Chapter 4. HBase Sizing and Tuning Overview

The two most important aspects of building an HBase appplication are sizing and schema design. This chapter will focus on the sizing considerations to take into account when building an application. We will discuss schema design in Part II.

In addition to negatively impacting performance, sizing an HBase cluster incorrectly will reduce stability. Many clusters that are undersized tend to suffer from client timeouts, RegionServer failures, and longer recovery times. Meanwhile, a properly sized and tuned HBase cluster will perform better and meet SLAs on a consistent level because the internals will have less fluctuation, which in turn means fewer compactions (major and minor), fewer region splits, and less block cache churn.

Sizing an HBase cluster is a fine art that requires an understanding of the application needs prior to deploying.
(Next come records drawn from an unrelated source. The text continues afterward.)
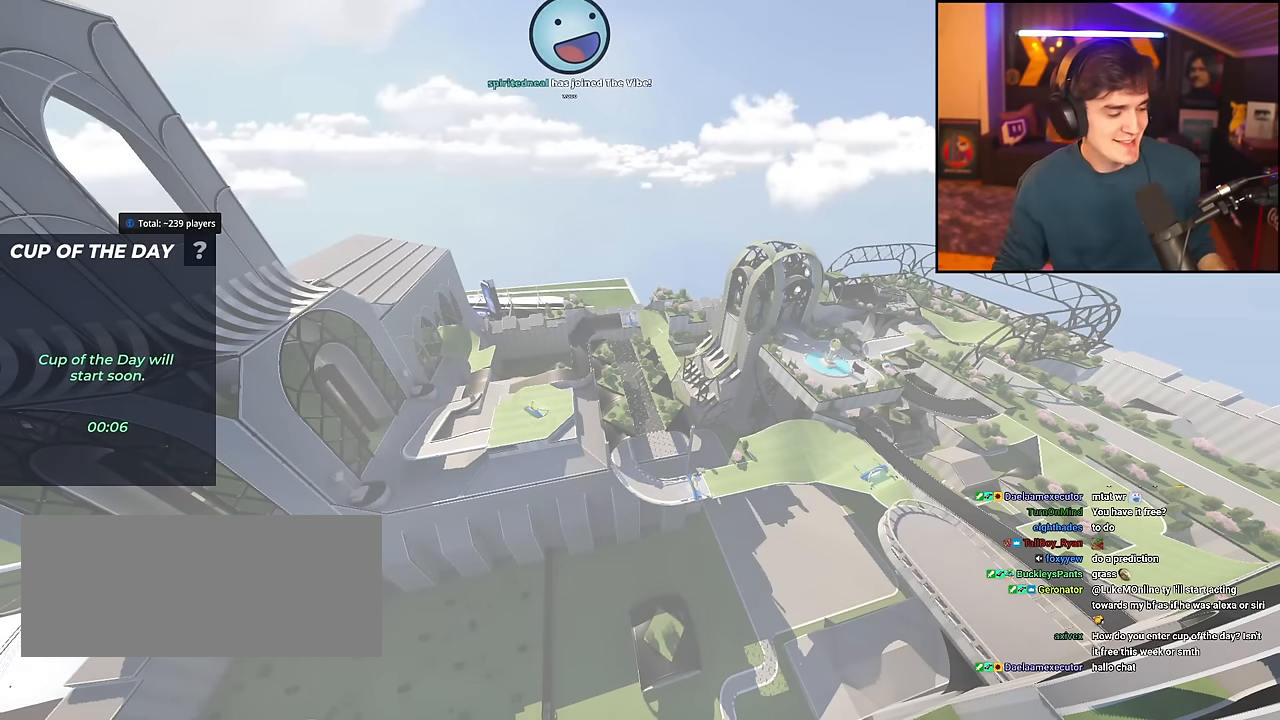
{"keys": ["up"], "events": []}
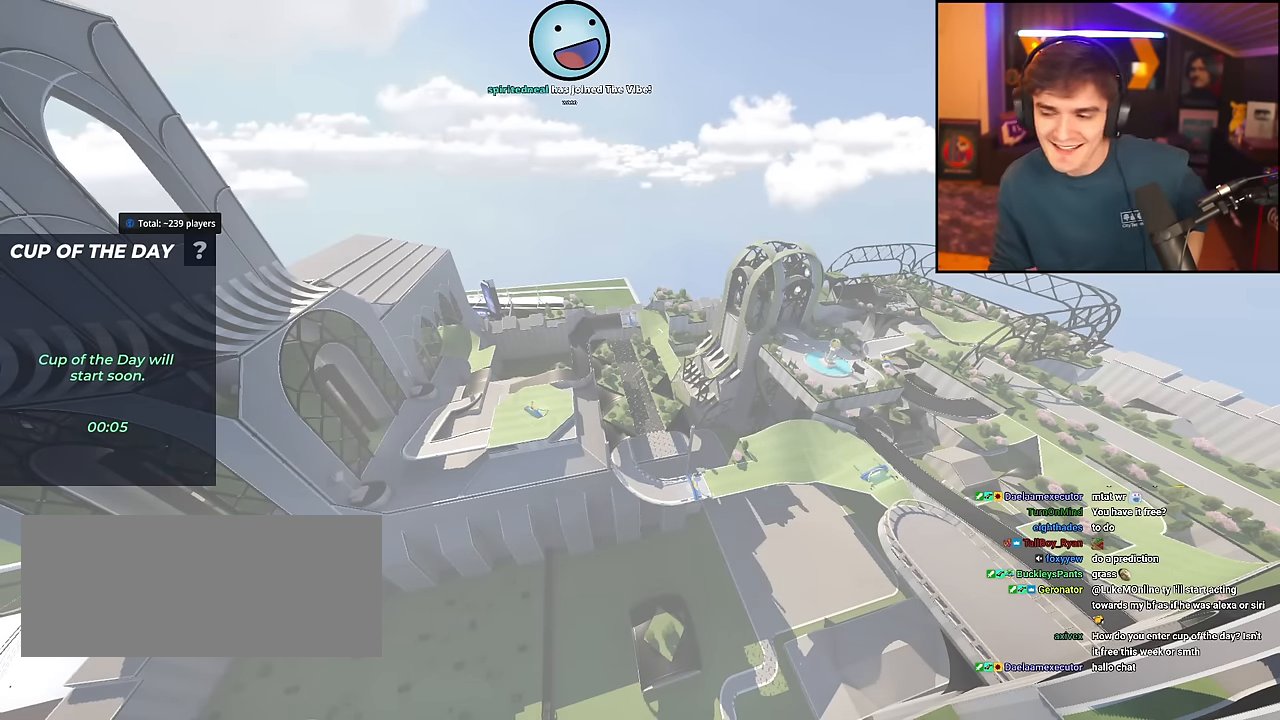
{"keys": ["up"], "events": []}
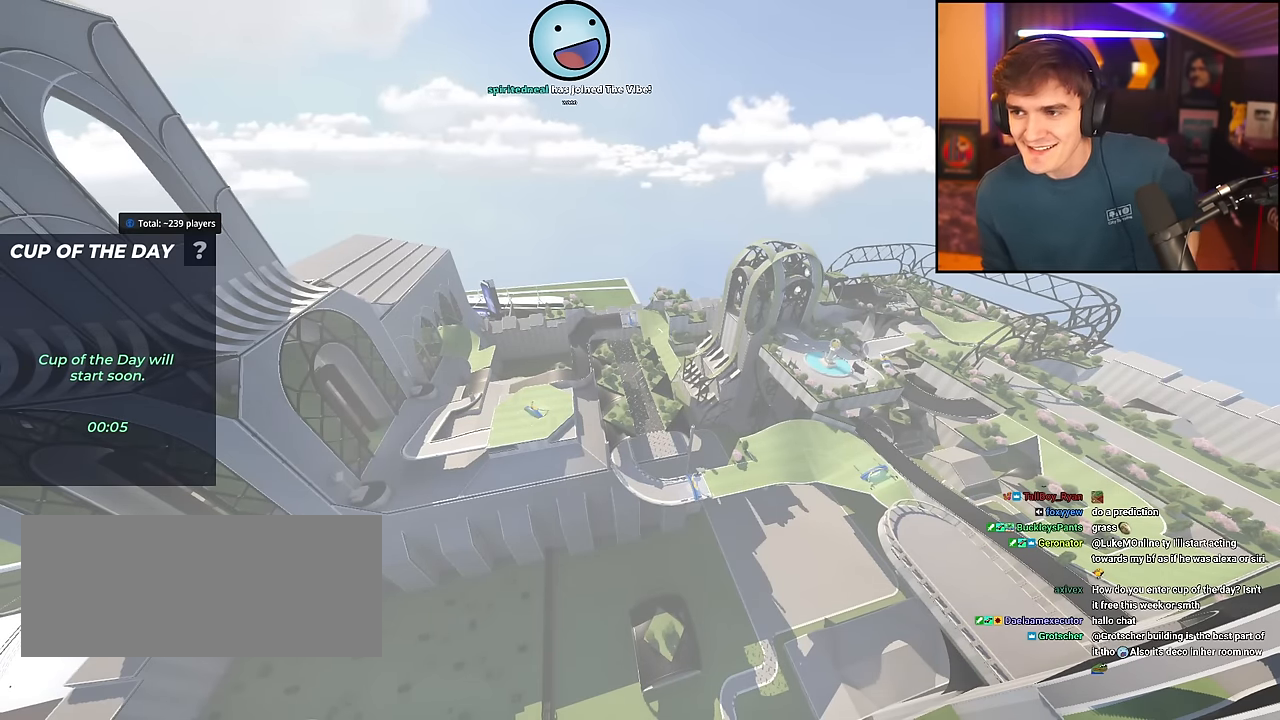
{"keys": ["left", "up"], "events": [[50, "left", "down"], [200, "left", "up"], [283, "left", "down"], [333, "right", "down"], [383, "left", "up"], [484, "left", "down"], [484, "right", "up"]]}
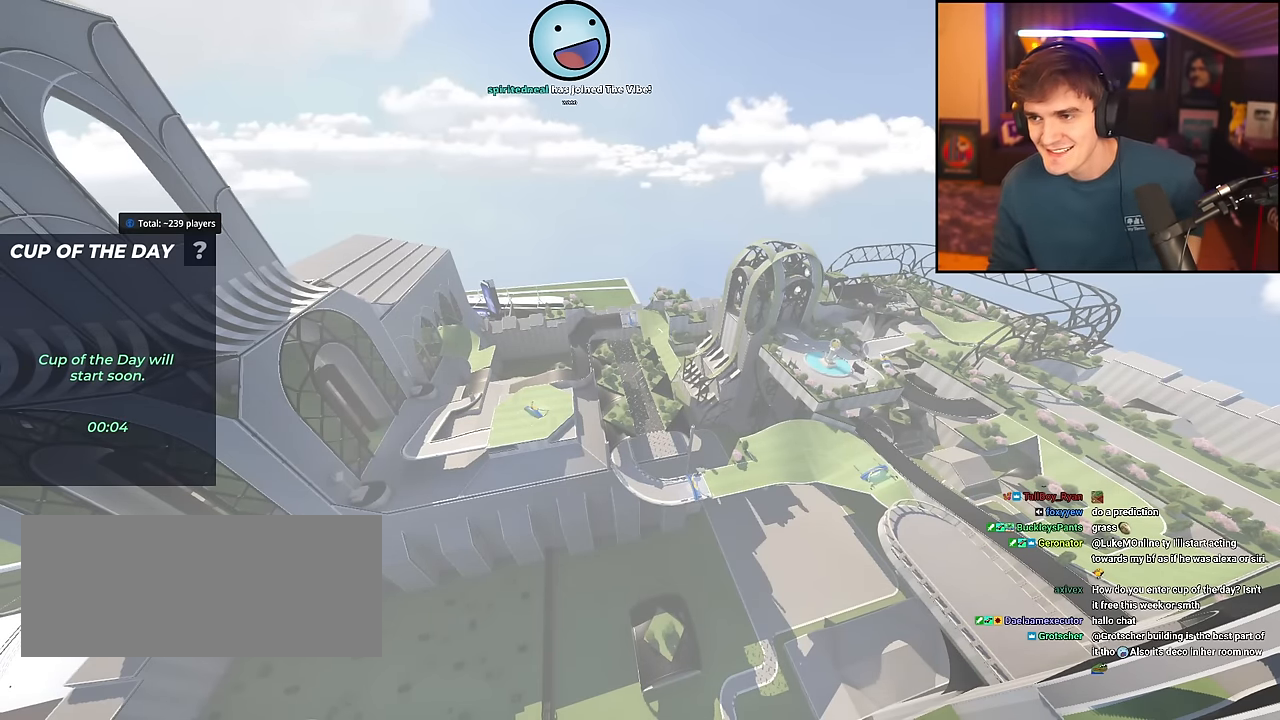
{"keys": ["left", "up"], "events": [[117, "left", "up"], [117, "right", "down"], [217, "left", "down"], [217, "right", "up"], [351, "left", "up"], [351, "right", "down"], [451, "left", "down"], [451, "right", "up"]]}
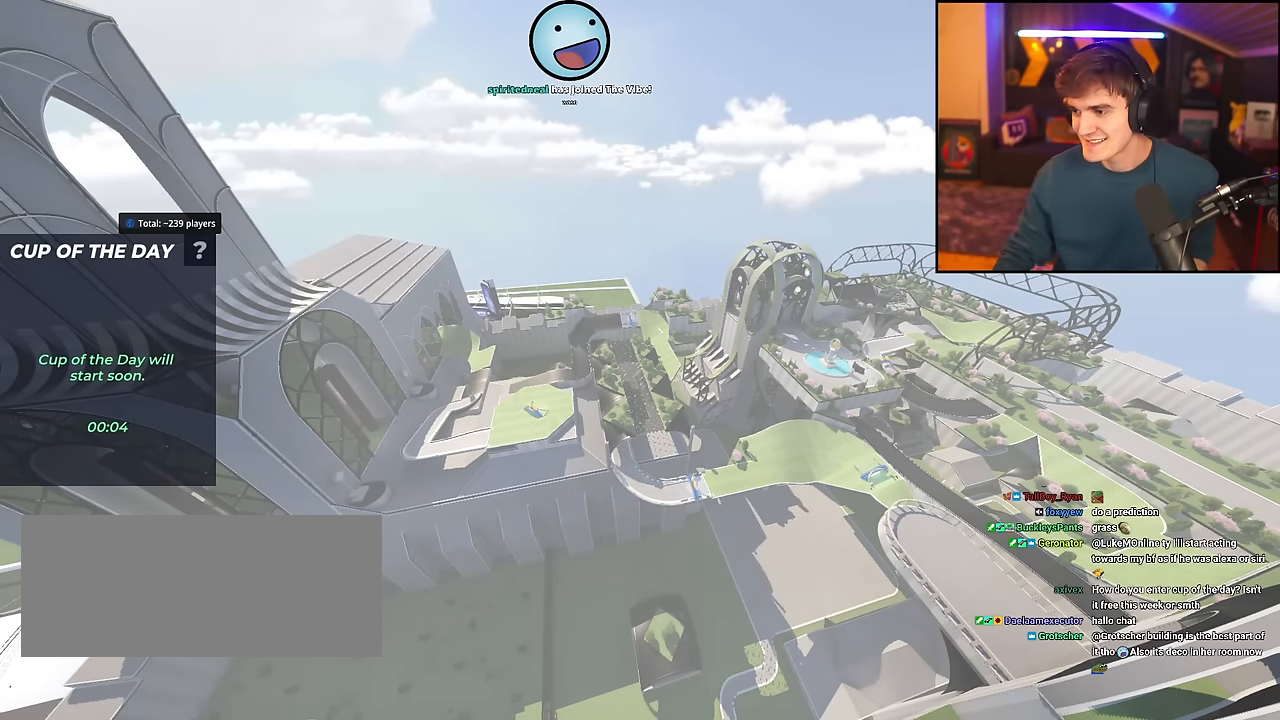
{"keys": ["up"], "events": [[33, "left", "up"], [83, "right", "down"], [183, "right", "up"], [317, "left", "down"], [317, "right", "down"], [417, "right", "up"], [467, "left", "up"]]}
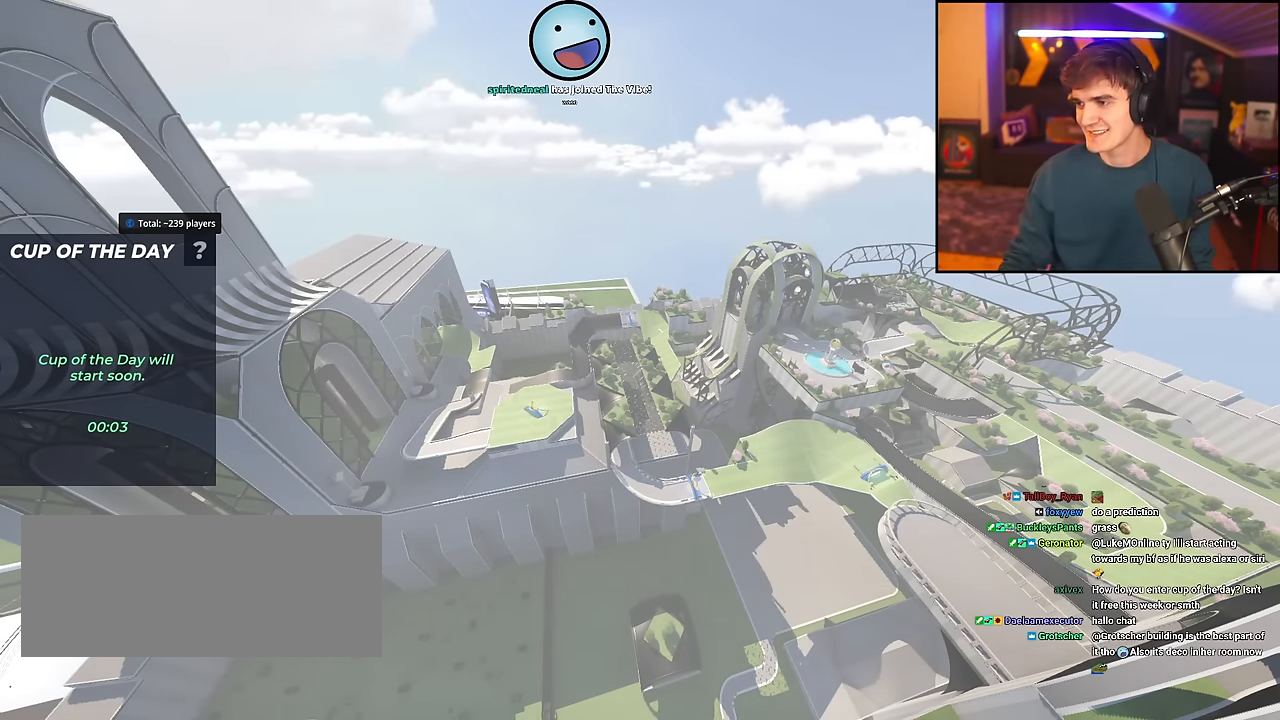
{"keys": ["left", "up"], "events": [[467, "left", "down"]]}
You will want to make sure to understand both the read and the write access patterns before attempting to size the cluster. Because it involves taking numerous aspects into consideration, proper HBase sizing can be challenging. Before beginning cluster sizing, it’s important to analyze the requirements for the project. These requirements should be broken down into three categories:

Workload

This requires understanding general concurrency, usage patterns, and ingress/egress workloads.

Service-level agreements (SLAs)

You should have an SLA that guarantees fully quantified read and write latencies, and understanding the tolerance for variance.

Capacity

You need to consider how much data is ingested daily, the total data retention time, and total data size over the lifetime of the project.

After fully understanding these project requirements, we can move on to cluster sizing. Because HBase relies on HDFS, it is important to take a bottom-up approach when designing an HBase cluster. This means starting with the hardware and then the network before moving on to operating system, HDFS, and finally HBase.

Hardware

The hardware requirements for an HBase-only deployment are cost friendly compared to a large, multitenant deployment. HBase currently can use about 16–24 GB of memory for the heap, though that will change with Java 7 and the G1GC algorithm. The initial testing with the G1GC collector has shown very promising results with heaps over 100 GB is size. This becomes especially important when attempting to vertically scale HBase, as we will see later in our discussion of the sizing formulas.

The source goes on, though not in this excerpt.